[EXCERPT]
"""

Fix: Search for I in first-person stories and he/she thought, felt, heard, saw, noticed, and so on in third-person stories. Make changes if too much emphasis is placed on the character rather than on the actions or events themselves.

~  Explaining too much or too often. Unless readers can’t possibly catch on without help, writers shouldn’t be explaining dialogue or actions. Tip-offs for explanations are phrases such as “so as to” and “in order to” and “as if.” If you find yourself writing sentences such as He peeked through the blinds to see who was inside the room or He said it with a little-boy voice so she wouldn’t take it too hard, you’ll want to make changes. Readers are smart—let them read intent and meaning into actions and dialogue.

Fix: Don’t explain. Make the action and dialogue convey the message. Search for words that introduce explanation and then rewrite.

~  Using wacky grammar. Dangling and misplaced modifiers, absolute phrases that don’t make sense, and present participles showing simultaneous actions that should be sequential are some of the common grammar mistakes I see often. Yes, sometimes these are hard to identify in our own writing, but you should catch most on a read-thru from the hard copy. If you don’t know what these terms are, take a moment to look them up. I’ll provide brief examples.

Dangling Modifier: Powering down the court, the basketball popped out of his hands. This is wrong because the subject should be hePowering down the court, he lost the basketball or He powered down the court, and the basketball popped out of his hands.

Absolute Phrase format used incorrectly: She sang about ballet shoes and tutus, the sun going down. The sun going down is not appropriate for an absolute phrase because it doesn’t expand the first part of the sentence nor narrow the focus onto one part of it. What would work—She sang about ballet shoes and tutus, her music playing loudly from the speakers or The sun having gone down, the night air grew quickly cold.

Present Participle used incorrectly: Racing her horse through the park, she skipped into the restroom to wash her face. While she’s actively riding the horse, this character can’t also skip, on her own two feet, into the restroom. The two actions should be written so they’re sequential, or the character needs an action she can perform as she’s racing. So both of these work: Racing her horse through the park, she pondered her step-mother’s ultimatum or After racing her horse through the park, she skipped into the restroom to wash her face.

Fix: Proofread your work so you can find and change these kinds of grammar errors. Look carefully at present participles, especially at the beginning of sentences. They’re often problem phrases. Not only do you want to correct them, but you also want to make sure they’re not used too often to begin sentences. Think variety in sentence construction. Also, since the format and rhythm for absolute phrases stand out, don’t overuse absolute phrases.

~  Repeating words. Sometimes a writer has a favorite word that shows up a couple of times on a page. On every page. Other times an unusual word, one that calls attention to itself, gets too much play in a story. Even if it’s only used half a dozen times in a novel, a word such as farctate is going to stand out. The reader will notice—and be at least momentarily distracted. Intended repetition can be powerful. Unintended repetition can be annoying.

"""

[DIRECTIVE A] Please reproduce the writing-advice excerpt word for word, everything from "Fix: Don’t explain." down to "provide brief examples.".
[DIRECTIVE B] Which phrases does the writing-advice excerpt name as tip-offs for explanations?

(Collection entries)
"""

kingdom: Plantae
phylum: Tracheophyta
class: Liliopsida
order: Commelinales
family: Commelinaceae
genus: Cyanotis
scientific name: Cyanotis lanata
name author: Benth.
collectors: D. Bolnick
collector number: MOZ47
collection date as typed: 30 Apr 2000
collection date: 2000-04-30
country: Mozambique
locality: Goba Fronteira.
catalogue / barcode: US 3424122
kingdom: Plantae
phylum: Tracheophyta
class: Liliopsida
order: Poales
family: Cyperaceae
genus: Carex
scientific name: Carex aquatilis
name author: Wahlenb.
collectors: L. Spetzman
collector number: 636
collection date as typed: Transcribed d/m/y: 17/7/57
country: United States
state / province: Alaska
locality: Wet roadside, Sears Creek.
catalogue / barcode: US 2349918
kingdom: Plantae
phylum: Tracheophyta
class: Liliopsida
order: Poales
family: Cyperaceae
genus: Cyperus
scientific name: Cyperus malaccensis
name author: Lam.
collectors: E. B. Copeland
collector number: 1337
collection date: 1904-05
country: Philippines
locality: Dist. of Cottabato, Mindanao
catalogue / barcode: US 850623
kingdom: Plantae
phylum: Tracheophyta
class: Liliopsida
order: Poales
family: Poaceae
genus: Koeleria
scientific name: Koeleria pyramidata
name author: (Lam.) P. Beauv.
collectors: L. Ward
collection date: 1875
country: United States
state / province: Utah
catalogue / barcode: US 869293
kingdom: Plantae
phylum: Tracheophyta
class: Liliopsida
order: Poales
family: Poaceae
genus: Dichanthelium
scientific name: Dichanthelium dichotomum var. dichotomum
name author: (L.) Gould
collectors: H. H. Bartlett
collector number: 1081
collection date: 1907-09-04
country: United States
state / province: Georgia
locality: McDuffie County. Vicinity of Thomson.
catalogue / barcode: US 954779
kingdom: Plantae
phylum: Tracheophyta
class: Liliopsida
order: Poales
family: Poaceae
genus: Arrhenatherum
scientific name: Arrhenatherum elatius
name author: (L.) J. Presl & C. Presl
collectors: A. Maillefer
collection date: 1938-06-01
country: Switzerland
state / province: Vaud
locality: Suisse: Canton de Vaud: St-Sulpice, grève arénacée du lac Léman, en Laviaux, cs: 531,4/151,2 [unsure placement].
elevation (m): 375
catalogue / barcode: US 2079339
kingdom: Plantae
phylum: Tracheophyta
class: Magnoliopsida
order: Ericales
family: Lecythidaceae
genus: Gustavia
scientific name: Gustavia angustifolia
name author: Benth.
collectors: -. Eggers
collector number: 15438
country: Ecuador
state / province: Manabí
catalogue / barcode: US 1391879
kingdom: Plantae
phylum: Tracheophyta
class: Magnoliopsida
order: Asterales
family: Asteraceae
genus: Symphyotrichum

"""

[TASK OUTPUT A]
Fix: Don’t explain. Make the action and dialogue convey the message. Search for words that introduce explanation and then rewrite.

~  Using wacky grammar. Dangling and misplaced modifiers, absolute phrases that don’t make sense, and present participles showing simultaneous actions that should be sequential are some of the common grammar mistakes I see often. Yes, sometimes these are hard to identify in our own writing, but you should catch most on a read-thru from the hard copy. If you don’t know what these terms are, take a moment to look them up. I’ll provide brief examples.

[TASK OUTPUT B] "So as to," "in order to," and "as if."